By Andrey Sychev and Tristan Veyet

GDANSK (Reuters) - Linde, the world's largest industrial gases company, on Tuesday forecast slower growth for 2024 after a strong performance last year.

Linde is seen as a bellwether for industrial production as it supplies gases for a wide range of customers in industries such as chemicals, manufacturing and steel-making.

"Looking ahead, the geopolitical and macro environment remain uncertain. However, we are well positioned to win more than our fair share of high-quality projects and again create shareholder value," Linde CEO Sanjiv Lamba said in a statement.

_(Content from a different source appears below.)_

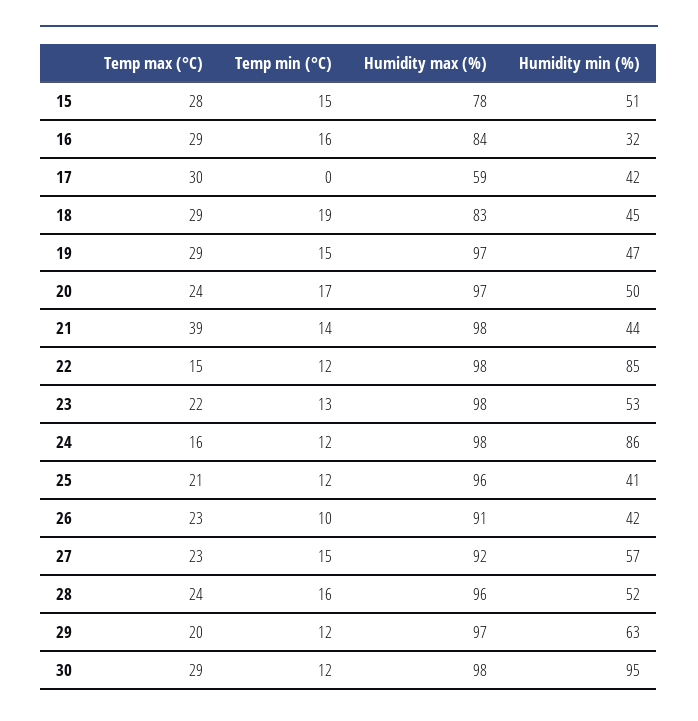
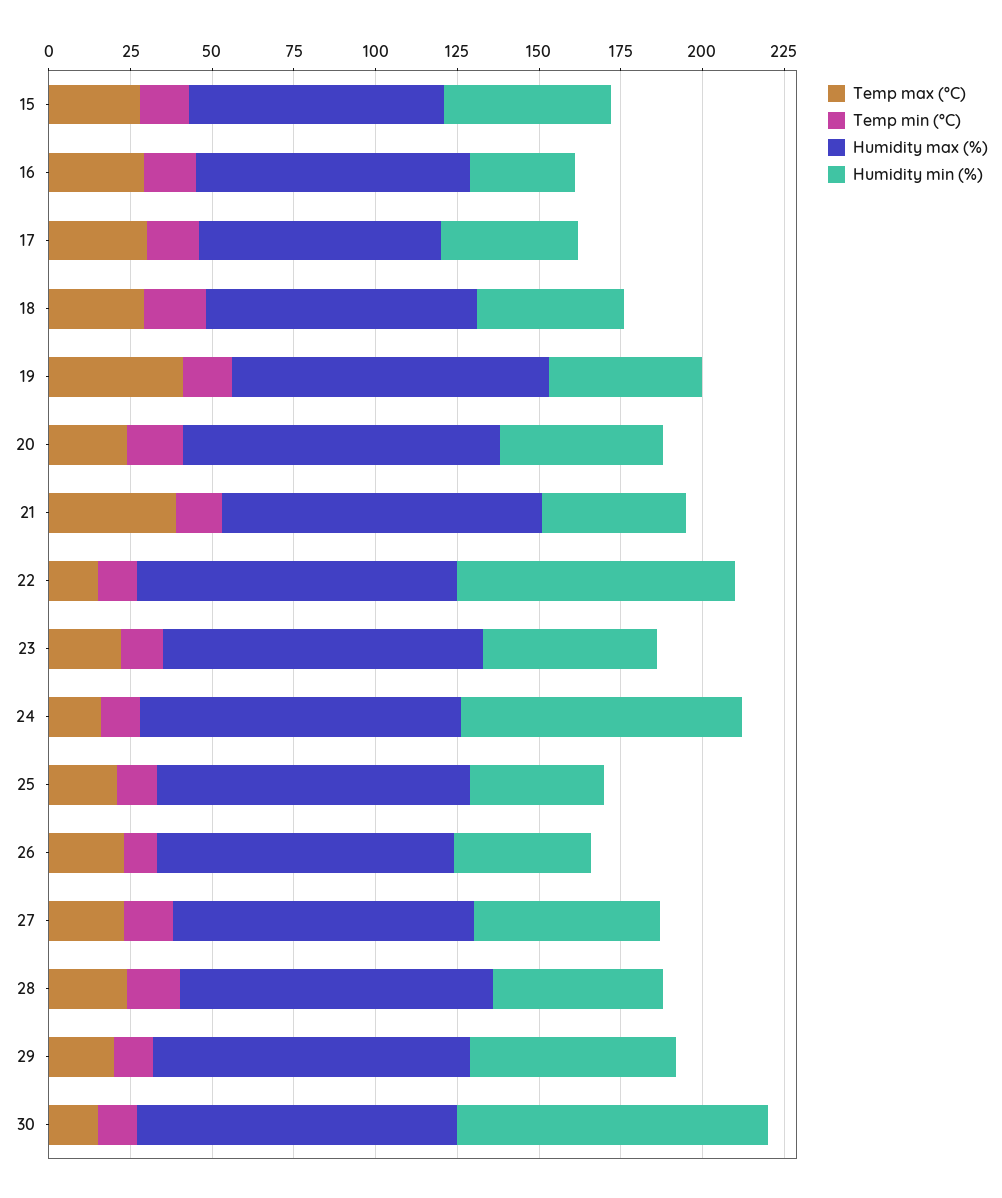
Temp min (°C), 17: 0 -> 15
Humidity max (%), 17: 59 -> 75
Temp max (°C), 19: 29 -> 40
Temp max (°C), 30: 29 -> 15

Morningstar analyst Krzysztof Smalec said slower metals and electronics end-markets could be hampering U.S.-German group Linde's growth next year.

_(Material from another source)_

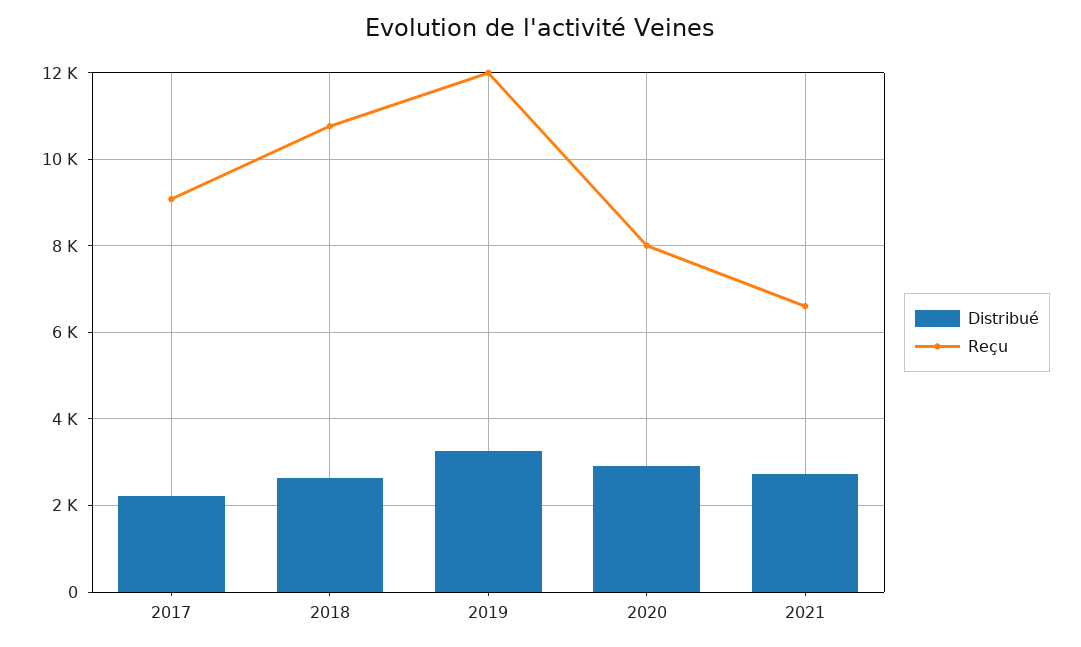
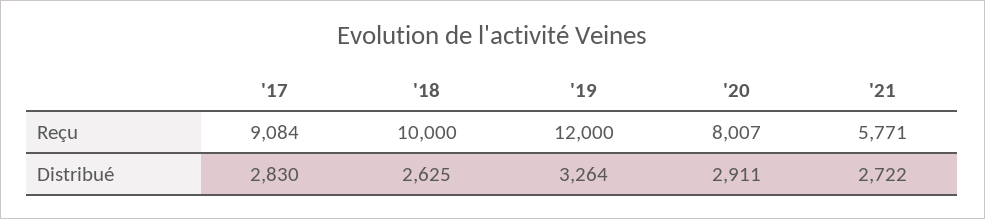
Distribué, 2017: 2200 -> 2830
Reçu, 2018: 10800 -> 10000
Reçu, 2021: 6600 -> 5771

The gas group saw fourth-quarter volumes falling in metals and mining, and electronics end-markets, according to its earnings presentation.

The company has managed to offset lower volumes with higher pricing.

"Despite these headwinds, management's full-year 2024 outlook came in $0.01 above consensus, which I think speaks to Linde's strong execution, especially the continued operating margin expansion in all segments," Smalec said.

The annual outlook is "likely fine considering Linde's track record of beating quarterly guidance (average 7% in the past three years)," TD Cowen analyst Marc Bianchi wrote in a note.

U.S. peer Air Products earnings missed estimates in October-December weighed by softer demand in Europe and Asia, and higher costs.

Linde, which supplies gases such as oxygen, nitrogen and hydrogen to factories and hospitals, expects its adjusted earnings per share (EPS) to grow by 8-11% in 2024, down from 16% growth last year, but largely in line with an LSEG mean estimate.

For the first quarter, it guided for 5-8% adjusted EPS growth, slightly below an LSEG consensus of a 9% increase.

The company reported a 14% rise in fourth-quarter adjusted EPS to $3.59, beating analysts' mean estimate of $3.49 per share.

Linde's shares were 1.8% higher in U.S. premarket trade.